> [Goal of the exercise] Reproduce word for word everything in the forum discussion of UKIP from "PostPosted: Fri Oct" down to "be Labour's Nemesis.".

> [Excerpt to read]

Segment Open

Totally agree that the rise of neo-Nazi parties in Europe is profoundly depressing (Front National, Golden Dawn, Jobbik etc). On a more positive note, it's also worth mentioning the successes of new left parties Syriza in Greece and Podemos in Spain. Their dramatic increase in popularity on 22nd May was rather more impressive than Ukip's overhyped UK election result.

Re: UKIP

PostPosted: Fri Oct 10, 2014 11:09 am
by Pete Fowler
Labour is now (10 October) in deep, deep shit. Galloway has just tweeted that UKIP will walk it in Rotherham and Bradford South; Lincolnshire and East Anglia are ripe for picking (a peculiarly apt description for that part of the country!) and all I have to do, even here, in a Tory seat, is to wander into a public bar and catch the talk of the guys (it's still men up here, largely).

In the meantime, check out what's going on in Scotland. Glasgow, with seven Labour seats, is plastered with billboards urging people to 'never, ever vote Labour again". There's a particular campaign in Gordon Brown's seat, Brown being seen as the 'arch traitor' and 'great betrayer' because he stitched together the entirely useless 'vow' that had a distinct effect on the end-result up there.

The SNP in Scotland; UKIP in England. This could be Labour's Nemesis.

Re: UKIP

PostPosted: Sat Oct 11, 2014 9:48 am
by Garth Cartwright
Bad moon rising. Best interview with Farage - as in one that calls him the hypocrite, racist and bludger that he is - is James O'Brien's. Here in full. Depressing comments beneath from UKIP supporters. https://www.youtube.com/watch?v=Z4Rq7av ... e=youtu.be

Re: UKIP

PostPosted: Sat Oct 11, 2014 10:57 am
by NormanD
It's good, but this interview is still insignificant compared with all the other non-stop fawning he's consistently received from the rest of the media. Even awkward interviews work in his favour - he has a good publicity team, that's for sure.

Segment Closed

Dataset entries:
Segment Open

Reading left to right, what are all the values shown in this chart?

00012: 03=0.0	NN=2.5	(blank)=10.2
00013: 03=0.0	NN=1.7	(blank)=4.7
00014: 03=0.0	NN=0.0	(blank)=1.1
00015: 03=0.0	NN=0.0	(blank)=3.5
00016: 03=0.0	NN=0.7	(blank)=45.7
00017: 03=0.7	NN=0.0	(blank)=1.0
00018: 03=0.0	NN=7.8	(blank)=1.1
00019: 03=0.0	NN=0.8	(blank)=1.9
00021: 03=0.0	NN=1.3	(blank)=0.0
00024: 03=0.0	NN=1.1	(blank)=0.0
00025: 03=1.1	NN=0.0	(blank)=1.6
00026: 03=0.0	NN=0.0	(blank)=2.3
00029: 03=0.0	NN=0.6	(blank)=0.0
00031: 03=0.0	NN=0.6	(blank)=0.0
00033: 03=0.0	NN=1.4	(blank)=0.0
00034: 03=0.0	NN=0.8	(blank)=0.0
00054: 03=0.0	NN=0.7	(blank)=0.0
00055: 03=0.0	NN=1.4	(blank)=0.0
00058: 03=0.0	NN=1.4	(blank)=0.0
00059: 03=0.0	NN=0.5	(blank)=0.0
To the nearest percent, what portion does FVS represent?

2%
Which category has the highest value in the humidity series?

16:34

Segment Closed

> [Solution to this exercise]
PostPosted: Fri Oct 10, 2014 11:09 am
by Pete Fowler
Labour is now (10 October) in deep, deep shit. Galloway has just tweeted that UKIP will walk it in Rotherham and Bradford South; Lincolnshire and East Anglia are ripe for picking (a peculiarly apt description for that part of the country!) and all I have to do, even here, in a Tory seat, is to wander into a public bar and catch the talk of the guys (it's still men up here, largely).

In the meantime, check out what's going on in Scotland. Glasgow, with seven Labour seats, is plastered with billboards urging people to 'never, ever vote Labour again". There's a particular campaign in Gordon Brown's seat, Brown being seen as the 'arch traitor' and 'great betrayer' because he stitched together the entirely useless 'vow' that had a distinct effect on the end-result up there.

The SNP in Scotland; UKIP in England. This could be Labour's Nemesis.